Dandelion oil is also a lovely pain reliever, helpful in soothing arthritic joints, back tension, sinus headaches, stiff necks, and weepy swollen skin sores. I personally can attest to the way it soothes sore muscles, especially in the neck, as I just used it last night after a day of carrying around heavy potted plants. It doesn’t have a numbing effect–rather, it helps the body relax a bit, easing that tightness that can be so painful.

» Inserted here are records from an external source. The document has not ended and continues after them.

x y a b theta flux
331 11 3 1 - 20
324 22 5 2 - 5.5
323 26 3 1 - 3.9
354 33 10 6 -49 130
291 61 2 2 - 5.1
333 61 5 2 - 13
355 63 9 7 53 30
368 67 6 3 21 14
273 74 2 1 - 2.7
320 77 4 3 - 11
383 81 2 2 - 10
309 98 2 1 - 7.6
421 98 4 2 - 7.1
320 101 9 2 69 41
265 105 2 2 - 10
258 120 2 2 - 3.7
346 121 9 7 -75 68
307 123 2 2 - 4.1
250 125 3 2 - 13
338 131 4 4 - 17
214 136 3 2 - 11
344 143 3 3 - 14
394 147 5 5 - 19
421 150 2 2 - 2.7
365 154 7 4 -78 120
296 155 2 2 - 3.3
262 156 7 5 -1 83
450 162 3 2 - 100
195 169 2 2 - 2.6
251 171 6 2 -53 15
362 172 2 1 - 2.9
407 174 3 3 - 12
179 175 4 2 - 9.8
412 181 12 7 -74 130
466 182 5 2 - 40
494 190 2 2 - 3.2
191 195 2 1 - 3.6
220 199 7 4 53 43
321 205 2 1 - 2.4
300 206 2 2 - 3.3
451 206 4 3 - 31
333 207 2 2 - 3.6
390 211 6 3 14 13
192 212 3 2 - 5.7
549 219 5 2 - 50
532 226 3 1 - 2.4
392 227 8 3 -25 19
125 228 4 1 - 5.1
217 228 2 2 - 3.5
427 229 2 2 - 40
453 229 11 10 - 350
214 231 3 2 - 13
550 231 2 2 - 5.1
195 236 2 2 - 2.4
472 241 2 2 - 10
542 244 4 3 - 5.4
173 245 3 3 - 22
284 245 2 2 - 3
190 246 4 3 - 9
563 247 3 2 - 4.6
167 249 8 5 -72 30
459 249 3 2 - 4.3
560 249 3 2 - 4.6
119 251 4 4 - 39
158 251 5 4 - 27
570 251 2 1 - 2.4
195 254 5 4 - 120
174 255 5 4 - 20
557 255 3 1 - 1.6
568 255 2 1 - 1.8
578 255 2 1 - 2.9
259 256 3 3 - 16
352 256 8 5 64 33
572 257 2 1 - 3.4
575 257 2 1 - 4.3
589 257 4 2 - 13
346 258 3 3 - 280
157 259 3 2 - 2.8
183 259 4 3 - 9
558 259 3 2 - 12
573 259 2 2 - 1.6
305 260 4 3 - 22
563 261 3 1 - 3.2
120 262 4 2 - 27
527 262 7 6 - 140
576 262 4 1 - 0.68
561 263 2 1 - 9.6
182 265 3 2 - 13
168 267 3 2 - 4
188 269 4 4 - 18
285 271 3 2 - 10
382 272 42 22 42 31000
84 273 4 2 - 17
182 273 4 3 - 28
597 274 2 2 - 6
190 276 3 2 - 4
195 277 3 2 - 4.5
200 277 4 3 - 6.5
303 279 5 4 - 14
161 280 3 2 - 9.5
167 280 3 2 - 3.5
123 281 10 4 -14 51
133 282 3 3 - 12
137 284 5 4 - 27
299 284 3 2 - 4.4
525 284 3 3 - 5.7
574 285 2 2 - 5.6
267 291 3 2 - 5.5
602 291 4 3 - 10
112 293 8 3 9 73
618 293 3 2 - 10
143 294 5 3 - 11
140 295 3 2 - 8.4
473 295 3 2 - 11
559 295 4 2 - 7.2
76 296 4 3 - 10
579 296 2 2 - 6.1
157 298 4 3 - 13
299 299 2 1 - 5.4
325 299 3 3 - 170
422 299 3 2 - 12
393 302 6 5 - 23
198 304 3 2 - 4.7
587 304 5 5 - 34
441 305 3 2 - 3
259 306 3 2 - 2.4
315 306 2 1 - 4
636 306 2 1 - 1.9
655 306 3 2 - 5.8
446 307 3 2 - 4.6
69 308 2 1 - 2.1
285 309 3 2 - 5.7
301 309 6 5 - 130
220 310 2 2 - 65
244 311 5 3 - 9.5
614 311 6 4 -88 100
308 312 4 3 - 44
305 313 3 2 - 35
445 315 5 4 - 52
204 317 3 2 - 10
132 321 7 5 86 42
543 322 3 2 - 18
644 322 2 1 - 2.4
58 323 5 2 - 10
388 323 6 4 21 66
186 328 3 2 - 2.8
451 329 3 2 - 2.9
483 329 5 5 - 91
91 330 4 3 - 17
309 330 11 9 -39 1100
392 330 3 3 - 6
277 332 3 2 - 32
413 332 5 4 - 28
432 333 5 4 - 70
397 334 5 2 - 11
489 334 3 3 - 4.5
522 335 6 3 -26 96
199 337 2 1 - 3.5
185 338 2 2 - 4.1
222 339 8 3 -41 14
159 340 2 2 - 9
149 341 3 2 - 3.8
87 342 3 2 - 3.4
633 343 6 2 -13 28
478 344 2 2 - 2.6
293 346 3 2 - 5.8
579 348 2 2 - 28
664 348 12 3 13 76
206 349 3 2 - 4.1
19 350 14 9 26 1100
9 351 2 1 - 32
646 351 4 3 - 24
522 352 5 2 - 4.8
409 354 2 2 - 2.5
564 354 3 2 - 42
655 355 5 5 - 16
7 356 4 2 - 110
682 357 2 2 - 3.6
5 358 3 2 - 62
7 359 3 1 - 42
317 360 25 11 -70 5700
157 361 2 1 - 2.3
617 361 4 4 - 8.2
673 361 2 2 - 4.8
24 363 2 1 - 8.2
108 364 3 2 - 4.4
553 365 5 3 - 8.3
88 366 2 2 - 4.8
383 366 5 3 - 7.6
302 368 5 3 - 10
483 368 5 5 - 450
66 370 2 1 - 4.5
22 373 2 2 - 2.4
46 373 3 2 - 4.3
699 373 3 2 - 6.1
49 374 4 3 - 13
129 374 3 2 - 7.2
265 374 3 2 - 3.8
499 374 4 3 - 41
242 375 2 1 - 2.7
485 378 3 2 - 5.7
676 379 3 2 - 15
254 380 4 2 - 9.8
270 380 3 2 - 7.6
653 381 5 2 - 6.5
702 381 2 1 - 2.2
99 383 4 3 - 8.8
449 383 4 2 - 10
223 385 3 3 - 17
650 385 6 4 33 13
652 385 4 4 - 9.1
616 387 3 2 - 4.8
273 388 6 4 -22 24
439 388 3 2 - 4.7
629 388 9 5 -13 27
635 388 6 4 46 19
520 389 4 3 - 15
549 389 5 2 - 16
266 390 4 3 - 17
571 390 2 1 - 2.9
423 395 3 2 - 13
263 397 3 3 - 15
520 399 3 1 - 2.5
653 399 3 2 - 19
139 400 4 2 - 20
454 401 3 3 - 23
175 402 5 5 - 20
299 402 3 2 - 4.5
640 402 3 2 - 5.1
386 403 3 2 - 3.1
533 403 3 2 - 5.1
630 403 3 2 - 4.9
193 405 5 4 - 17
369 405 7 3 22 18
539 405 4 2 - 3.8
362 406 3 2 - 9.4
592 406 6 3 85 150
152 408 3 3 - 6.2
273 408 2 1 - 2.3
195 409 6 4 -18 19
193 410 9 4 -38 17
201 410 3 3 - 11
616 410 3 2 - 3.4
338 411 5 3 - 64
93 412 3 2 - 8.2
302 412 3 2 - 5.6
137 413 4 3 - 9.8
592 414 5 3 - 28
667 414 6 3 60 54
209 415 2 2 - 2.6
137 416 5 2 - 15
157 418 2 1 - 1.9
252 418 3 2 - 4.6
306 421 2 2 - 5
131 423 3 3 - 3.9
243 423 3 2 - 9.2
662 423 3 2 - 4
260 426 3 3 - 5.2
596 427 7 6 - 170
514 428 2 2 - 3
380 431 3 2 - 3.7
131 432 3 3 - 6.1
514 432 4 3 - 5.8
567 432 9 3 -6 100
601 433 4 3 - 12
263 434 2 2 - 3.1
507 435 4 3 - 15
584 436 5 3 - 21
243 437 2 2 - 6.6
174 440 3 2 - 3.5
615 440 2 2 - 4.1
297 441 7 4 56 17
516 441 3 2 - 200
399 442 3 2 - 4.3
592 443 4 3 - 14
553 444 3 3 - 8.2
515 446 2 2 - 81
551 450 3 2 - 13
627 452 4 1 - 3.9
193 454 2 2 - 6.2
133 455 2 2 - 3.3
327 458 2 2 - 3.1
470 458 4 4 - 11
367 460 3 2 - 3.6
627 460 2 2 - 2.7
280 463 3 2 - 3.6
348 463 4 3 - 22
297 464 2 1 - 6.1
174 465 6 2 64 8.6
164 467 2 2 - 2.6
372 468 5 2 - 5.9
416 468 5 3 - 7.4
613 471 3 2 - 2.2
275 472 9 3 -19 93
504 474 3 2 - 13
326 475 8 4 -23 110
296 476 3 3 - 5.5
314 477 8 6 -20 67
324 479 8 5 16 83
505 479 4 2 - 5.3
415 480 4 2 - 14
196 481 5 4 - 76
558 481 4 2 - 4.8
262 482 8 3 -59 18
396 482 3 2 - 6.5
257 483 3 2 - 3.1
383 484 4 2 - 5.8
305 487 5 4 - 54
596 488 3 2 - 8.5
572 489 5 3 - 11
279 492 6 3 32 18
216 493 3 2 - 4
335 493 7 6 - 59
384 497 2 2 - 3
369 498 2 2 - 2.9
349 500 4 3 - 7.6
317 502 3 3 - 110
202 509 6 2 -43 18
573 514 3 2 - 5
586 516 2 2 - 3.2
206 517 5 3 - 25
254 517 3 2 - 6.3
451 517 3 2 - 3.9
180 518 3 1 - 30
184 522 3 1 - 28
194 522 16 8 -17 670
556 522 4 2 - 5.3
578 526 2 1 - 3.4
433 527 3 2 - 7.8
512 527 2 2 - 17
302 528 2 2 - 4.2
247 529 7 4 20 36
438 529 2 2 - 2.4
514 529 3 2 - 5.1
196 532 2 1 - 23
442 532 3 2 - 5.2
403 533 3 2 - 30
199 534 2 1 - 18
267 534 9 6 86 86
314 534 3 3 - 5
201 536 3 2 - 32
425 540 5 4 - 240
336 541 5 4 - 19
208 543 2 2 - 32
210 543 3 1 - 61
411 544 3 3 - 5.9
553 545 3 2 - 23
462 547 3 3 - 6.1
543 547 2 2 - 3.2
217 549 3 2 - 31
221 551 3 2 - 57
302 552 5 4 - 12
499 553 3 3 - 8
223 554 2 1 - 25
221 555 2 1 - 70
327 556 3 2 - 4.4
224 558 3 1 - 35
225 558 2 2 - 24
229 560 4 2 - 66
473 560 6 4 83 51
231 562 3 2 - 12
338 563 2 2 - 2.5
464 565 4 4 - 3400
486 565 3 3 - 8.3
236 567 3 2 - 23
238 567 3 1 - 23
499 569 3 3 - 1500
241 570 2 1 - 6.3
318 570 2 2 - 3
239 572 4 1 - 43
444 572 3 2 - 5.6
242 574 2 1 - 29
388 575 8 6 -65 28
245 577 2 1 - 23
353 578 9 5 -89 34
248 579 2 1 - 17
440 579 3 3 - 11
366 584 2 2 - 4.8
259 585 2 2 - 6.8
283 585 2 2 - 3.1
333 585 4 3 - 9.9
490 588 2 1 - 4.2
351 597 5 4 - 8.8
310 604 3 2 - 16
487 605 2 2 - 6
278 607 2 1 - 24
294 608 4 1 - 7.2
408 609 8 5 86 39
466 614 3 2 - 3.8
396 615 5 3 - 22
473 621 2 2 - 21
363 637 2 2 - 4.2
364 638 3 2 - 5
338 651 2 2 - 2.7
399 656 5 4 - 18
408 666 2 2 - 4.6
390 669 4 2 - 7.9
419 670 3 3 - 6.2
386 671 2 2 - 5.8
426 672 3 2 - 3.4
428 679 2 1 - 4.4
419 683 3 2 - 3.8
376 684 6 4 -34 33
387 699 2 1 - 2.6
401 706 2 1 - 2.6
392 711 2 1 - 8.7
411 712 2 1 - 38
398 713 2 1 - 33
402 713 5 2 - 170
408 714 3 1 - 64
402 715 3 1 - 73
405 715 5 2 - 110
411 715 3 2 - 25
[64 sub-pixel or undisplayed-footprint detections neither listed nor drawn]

And remember that elixir I made, with the intention of expansive energy and release of blocked emotions? It seems that the oil functions much the same way, not only promoting relaxation, but also aiding the body in releasing emotions trapped in the muscles. I can’t tell you how much sense this makes to me at the energetic level, with the way dandelion is so free and giving and abundant. It also makes me think about how our culture tends to be so constricted emotionally, how we try to cover and shove down all the negative feelings, resorting to drugs if necessary to keep us from feeling them; and meanwhile, dandelion is crowding around our homes, constantly shouting out to us that she can help us let our emotions flow and find resolution. I feel like I should make gallons of the infused oil and share it with everyone I know.
So I assume most people who read about herbs know how to make an infused oil, but in case you don’t, Susun Weed has a great article on herbal infused oils here. One note, however–I attended a conference last summer, and herbalist Heather Nic an Fhleisdeir recommends only steeping moist things like dandelion and calendula flowers in oil for two weeks, and/or allowing the flowers to wilt somewhat before putting them in a jar and adding oil.
So I know I’m totally a dandelion disciple right now–thanks for your patience, y’all. I’m just so fascinated by all the ways this much-maligned little plant could be one of our best friends if we’d let it. Spread the word, and I promise some day I’ll talk about something different.
And if you think this is bad? Just wait until my roses are blooming.